Available data
· · ·

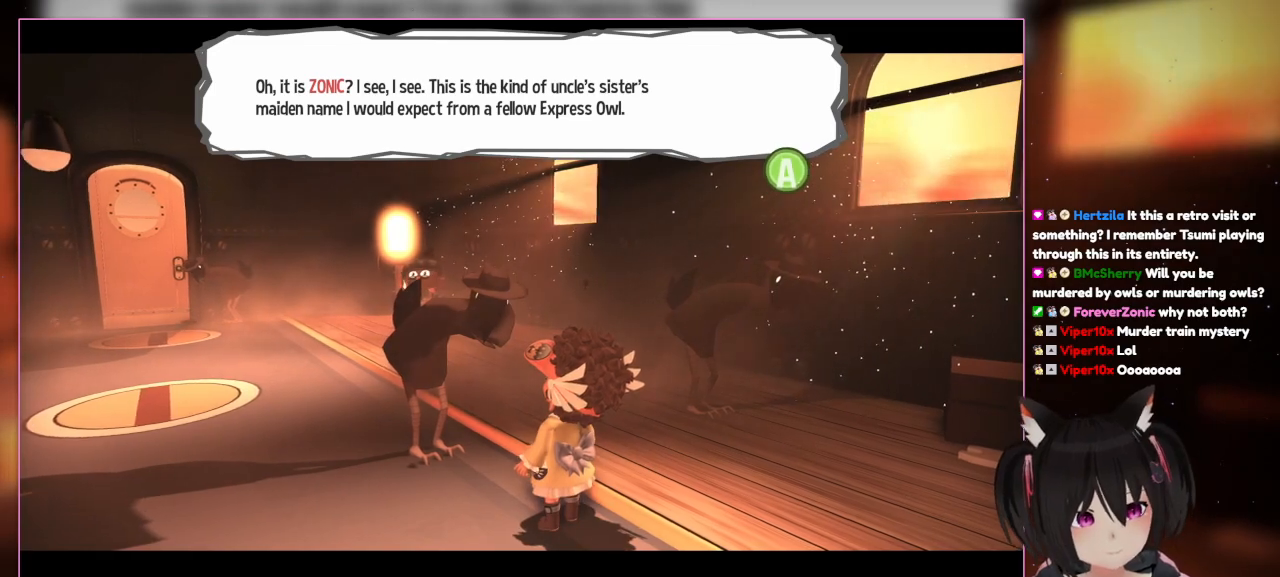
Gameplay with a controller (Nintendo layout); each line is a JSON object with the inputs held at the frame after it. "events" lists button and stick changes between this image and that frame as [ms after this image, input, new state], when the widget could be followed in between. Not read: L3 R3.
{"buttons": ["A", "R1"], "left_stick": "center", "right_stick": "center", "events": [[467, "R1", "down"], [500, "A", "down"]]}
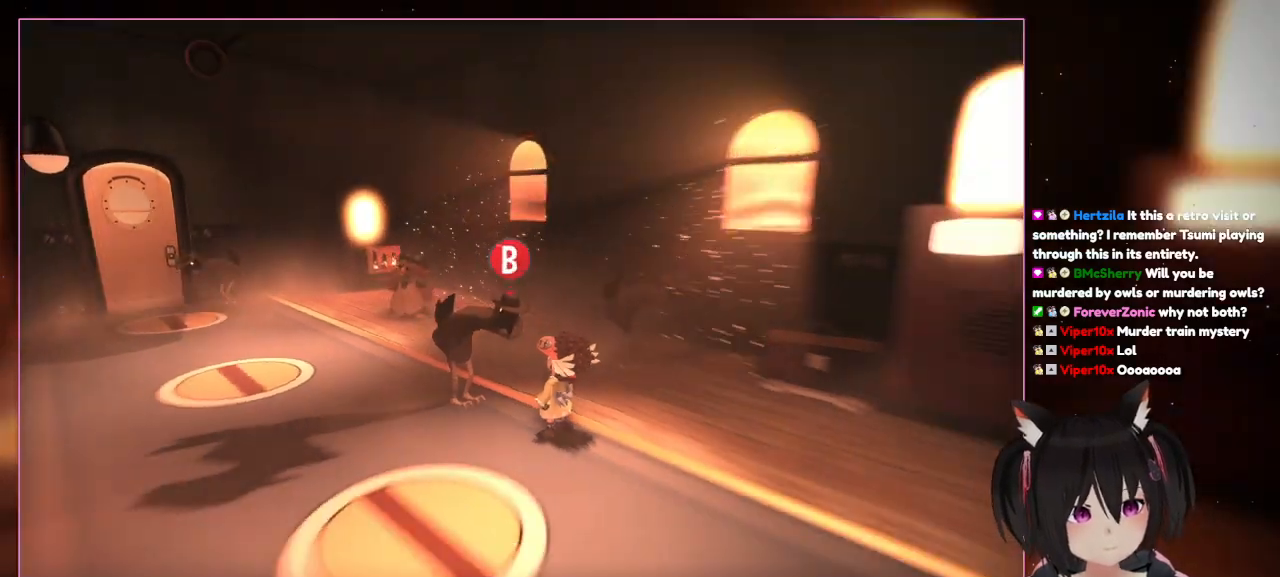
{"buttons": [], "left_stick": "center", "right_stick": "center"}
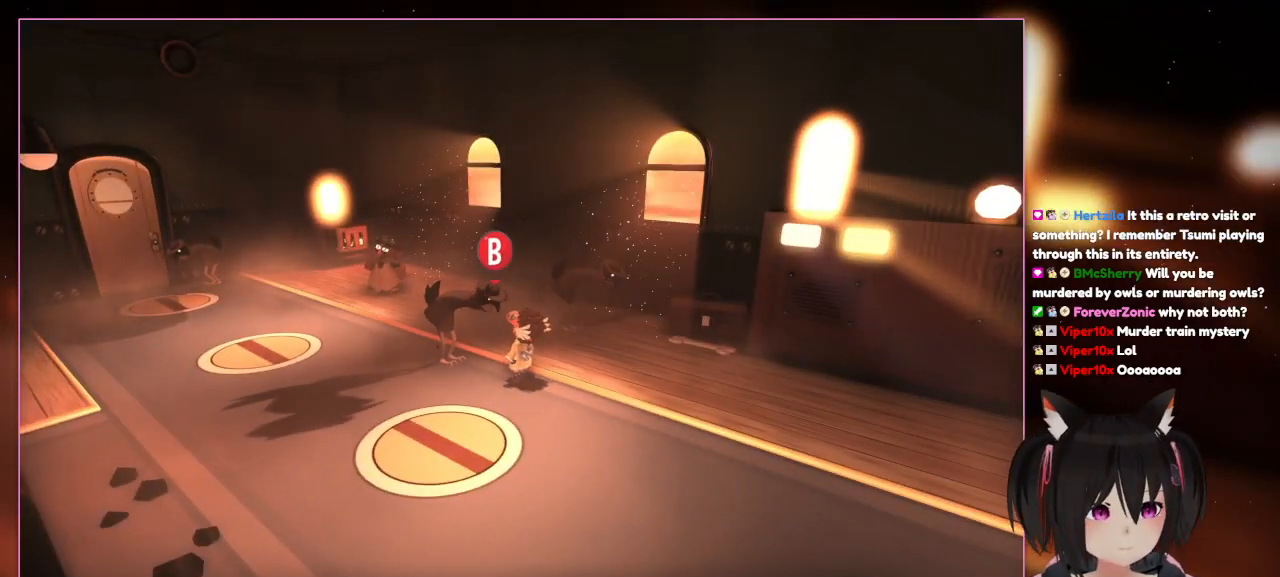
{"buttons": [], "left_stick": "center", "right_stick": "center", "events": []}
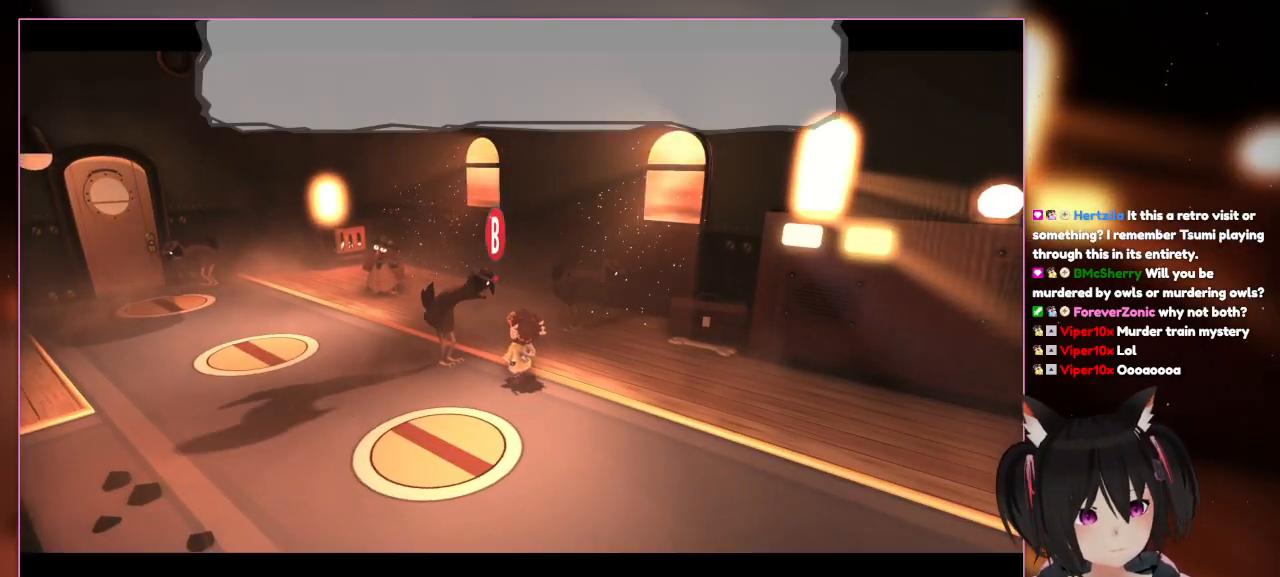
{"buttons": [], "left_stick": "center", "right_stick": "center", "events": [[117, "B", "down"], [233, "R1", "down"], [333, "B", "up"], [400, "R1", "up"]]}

· · ·

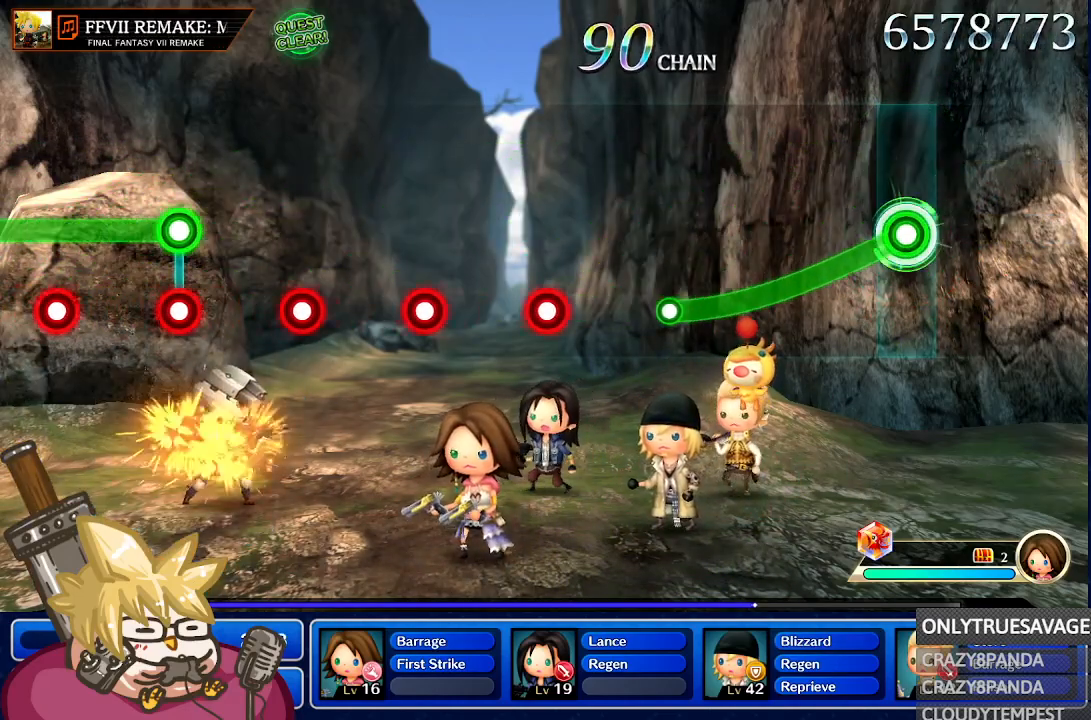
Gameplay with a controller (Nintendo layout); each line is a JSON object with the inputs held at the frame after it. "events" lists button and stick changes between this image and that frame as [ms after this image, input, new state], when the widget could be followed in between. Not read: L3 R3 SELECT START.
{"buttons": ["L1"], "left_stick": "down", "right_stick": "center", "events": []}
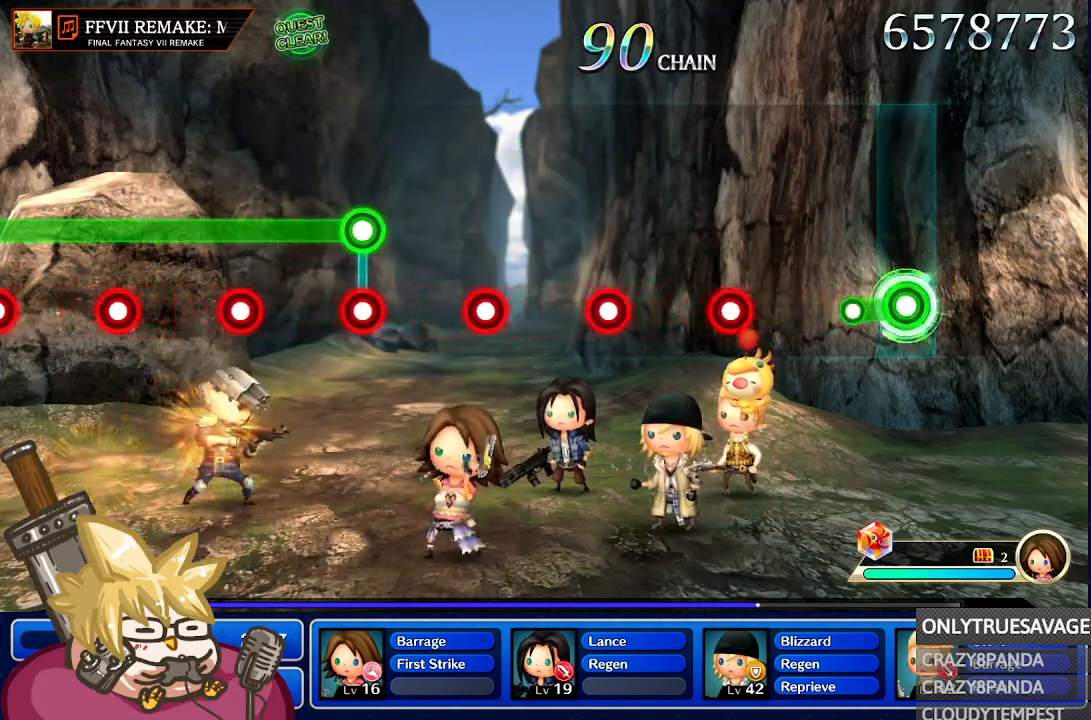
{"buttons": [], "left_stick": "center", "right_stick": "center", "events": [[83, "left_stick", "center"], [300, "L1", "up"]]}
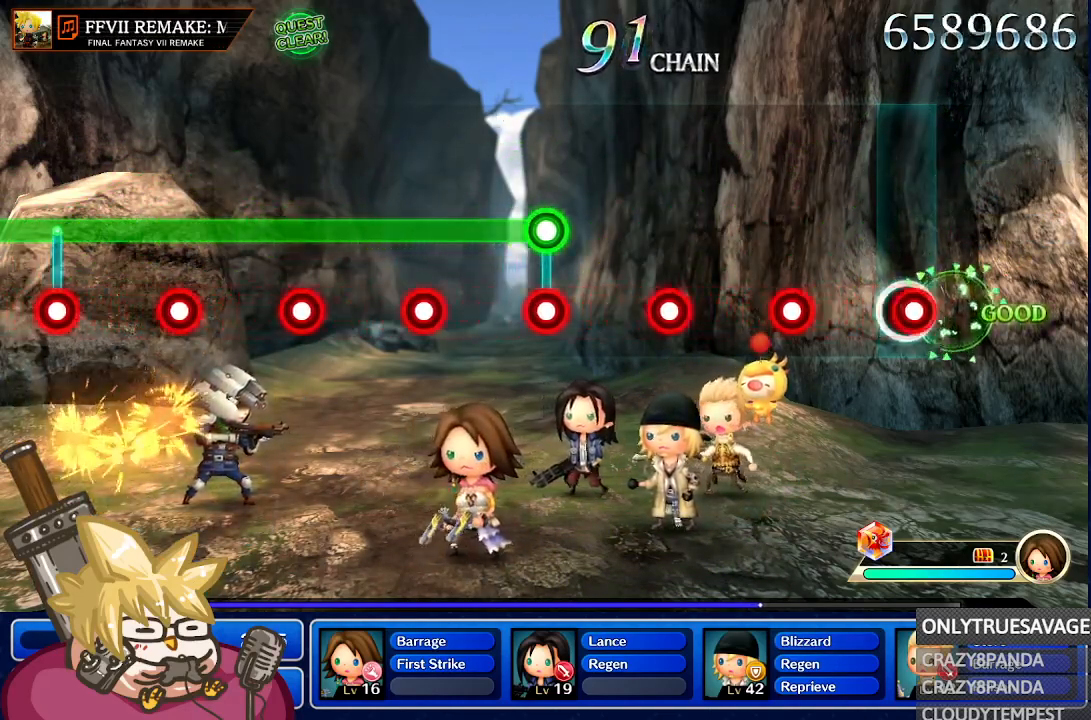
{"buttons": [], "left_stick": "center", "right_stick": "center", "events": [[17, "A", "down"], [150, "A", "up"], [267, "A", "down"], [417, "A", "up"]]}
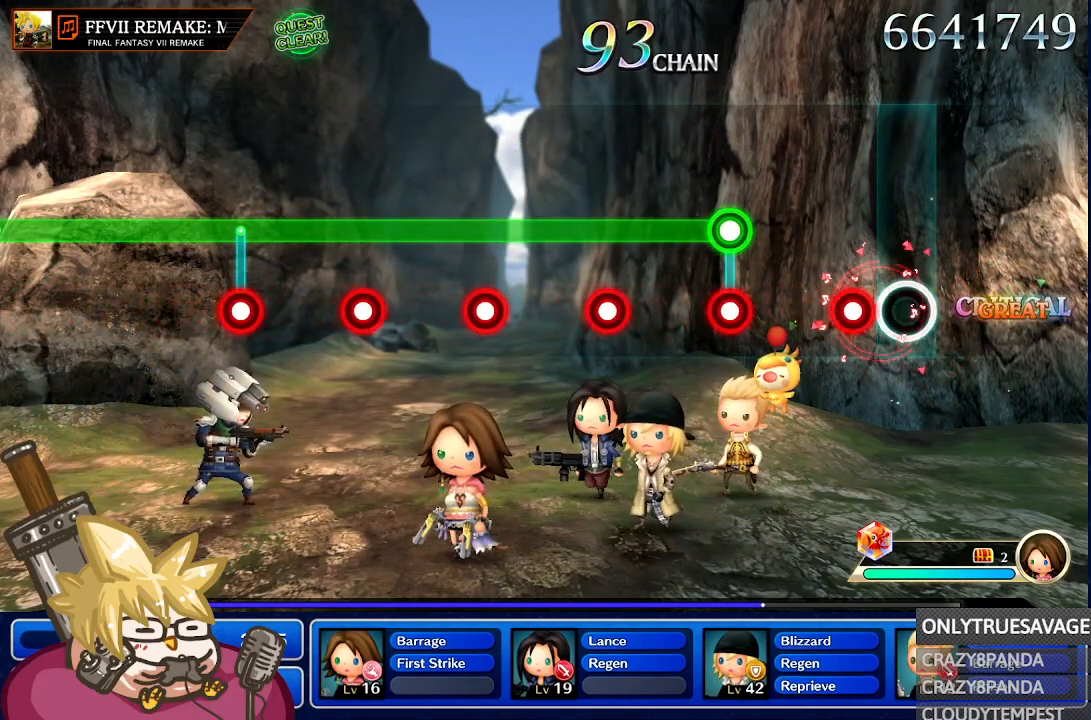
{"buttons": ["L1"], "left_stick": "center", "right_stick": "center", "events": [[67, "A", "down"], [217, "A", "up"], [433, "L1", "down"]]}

· · ·

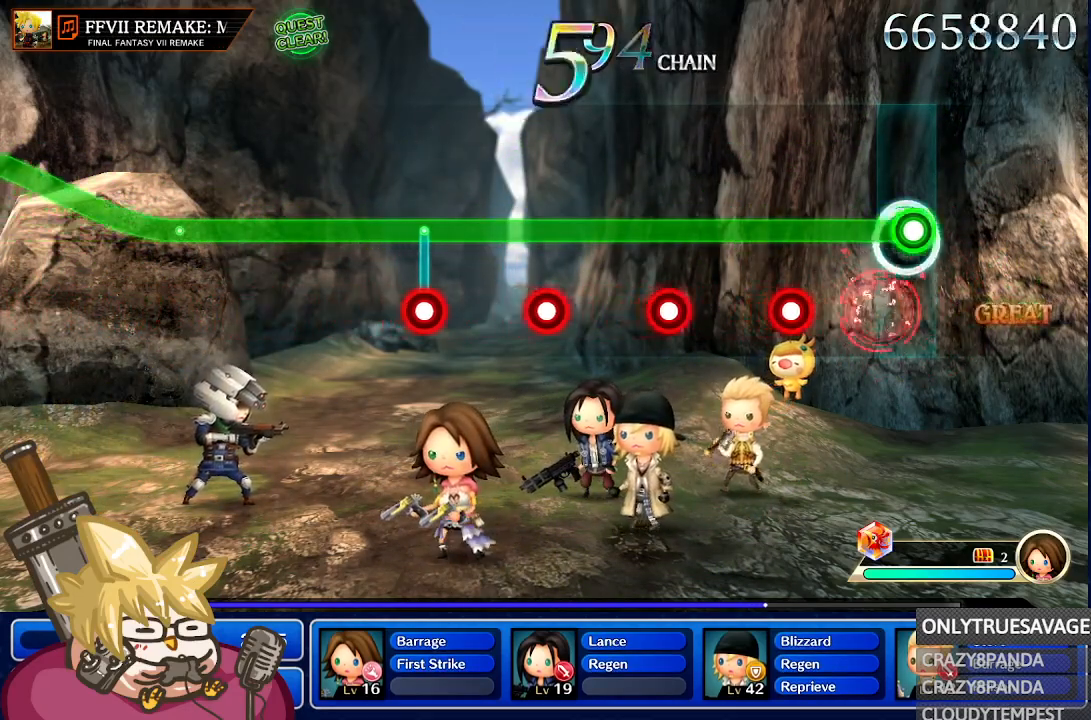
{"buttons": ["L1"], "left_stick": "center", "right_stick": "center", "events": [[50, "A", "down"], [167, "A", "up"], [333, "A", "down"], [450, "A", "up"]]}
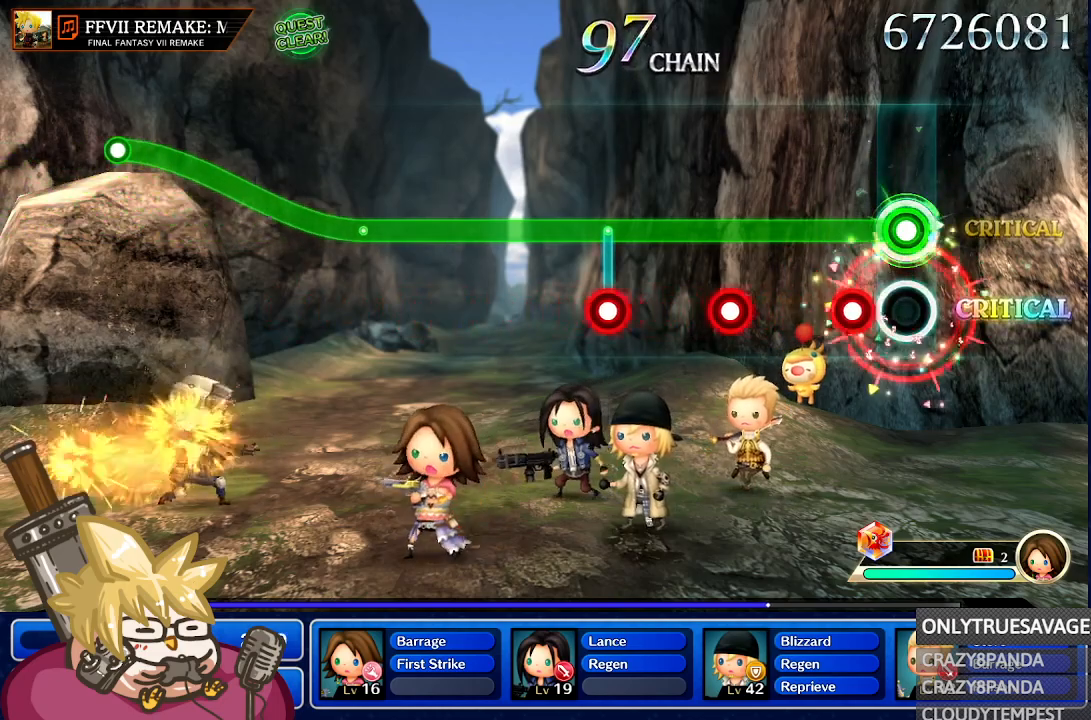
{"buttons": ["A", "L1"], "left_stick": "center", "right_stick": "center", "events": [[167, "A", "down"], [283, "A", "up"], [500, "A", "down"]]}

· · ·

Goal of the exercise
Each line of the listing that includes the word "frame" counts once; give the total as a single number.

Solution
2